One of the things about a new administration is that it promises a fresh start. New faces, new beginnings. Unfortunately that may not be the case with Governor Cooper’s new Secretary of Transportation.
Yesterday Cooper announced he had appointed Jim Trogdon as the new Secretary of Transportation. While Trogdon may be new to the position, he is a familiar face around NCDOT. He capped a 22-year transportation career with a four year stint as Chief Operating Officer before leaving to work for Atkins, a transportation consulting firm, in October 2013.
In early 2013, you may remember, our toll fight was just ramping up. We held our first public meeting in February of that year. Our first encounter with Trogdon was at the end of that month when NCDOT held an “information session” about the I-77 toll project. They assembled several top guns to explain why this was a good project, headlined by Trogdon.

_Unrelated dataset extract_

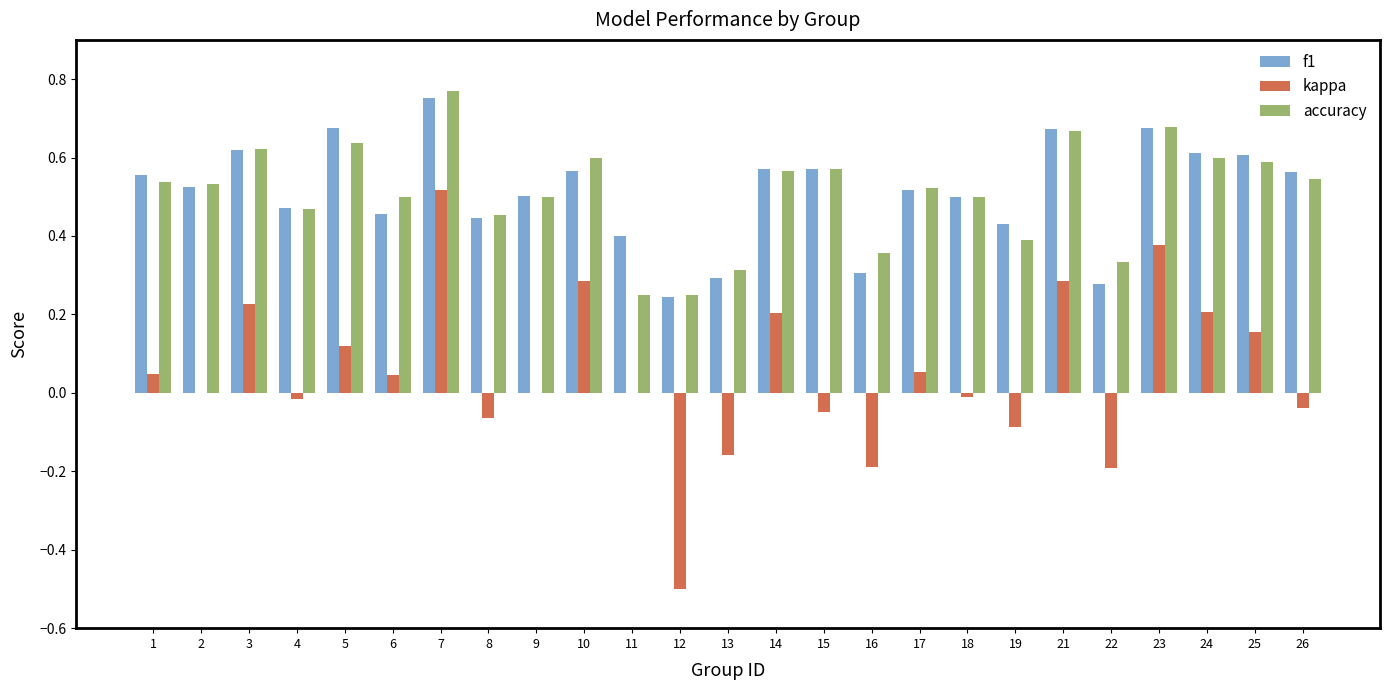

Between 11 and 15, which series saw the biggest shift?

accuracy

During that meeting and a prior interview, he stated (among other things) that money would not be available for general purpose lanes for at least 20 years; that a comparable general purpose lane project would cost $500 million; and that tolls would average $0.10- $0.15 per mile. He doubted that a general purpose lane project would ever be ranked high enough to be funded.
In short, these were the typical pro-toll arguments we heard at the beginning of our fight, all of which have been subsequently debunked.

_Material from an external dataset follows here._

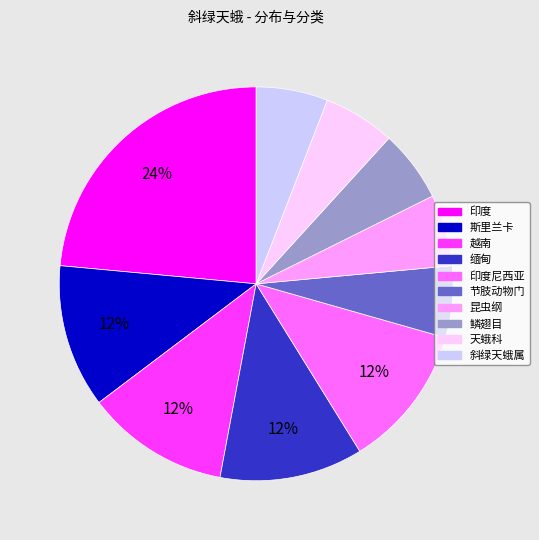

To the nearest percent, what portion does 印度尼西亚 represent?

12%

Perhaps no single point was further off than the $0.10 mile estimate, which equates to a ~$5 round trip. He mentioned this even though their own internal estimates done six months earlier anticipated over $20 for a round trip, more than four times his stated estimate.
Shortly after that meeting we contacted him to question some of his comments. We received a stern email saying he “counted (us) in the free lanes or no lanes advocacy group based on the misinfo I have already read and statements you have made similar to the ones you just forwarded to me.” Ouch.

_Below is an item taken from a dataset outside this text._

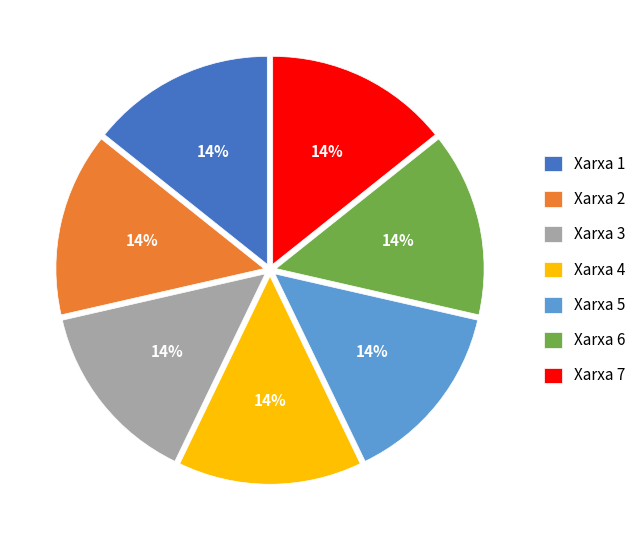

To the nearest percent, what is the average slice percentage?

14%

Back then, you may recall, public officials often accused us of “spreading misinformation.” We got used to it. But what really floored us was his statement that all additional interstate capacity should be toll lanes. Here is the quote (emphasis added):
My perspective on why express lanes should be how we add future capacity to all our interstates is founded on a strategic view of population growth and the reality of declining revenue over the next two to three decades with the status quo approach.
So there you have it. The new North Carolina Secretary of Transportation wants every new lane to be tolled.
We hope, of course, that the events of the last four years may have changed his mind. We hope, especially given the contract we are stuck with, that he would approach cancelling this project with an open mind.
We hope. But we’re obviously concerned.
Trogdon must be confirmed by the Senate.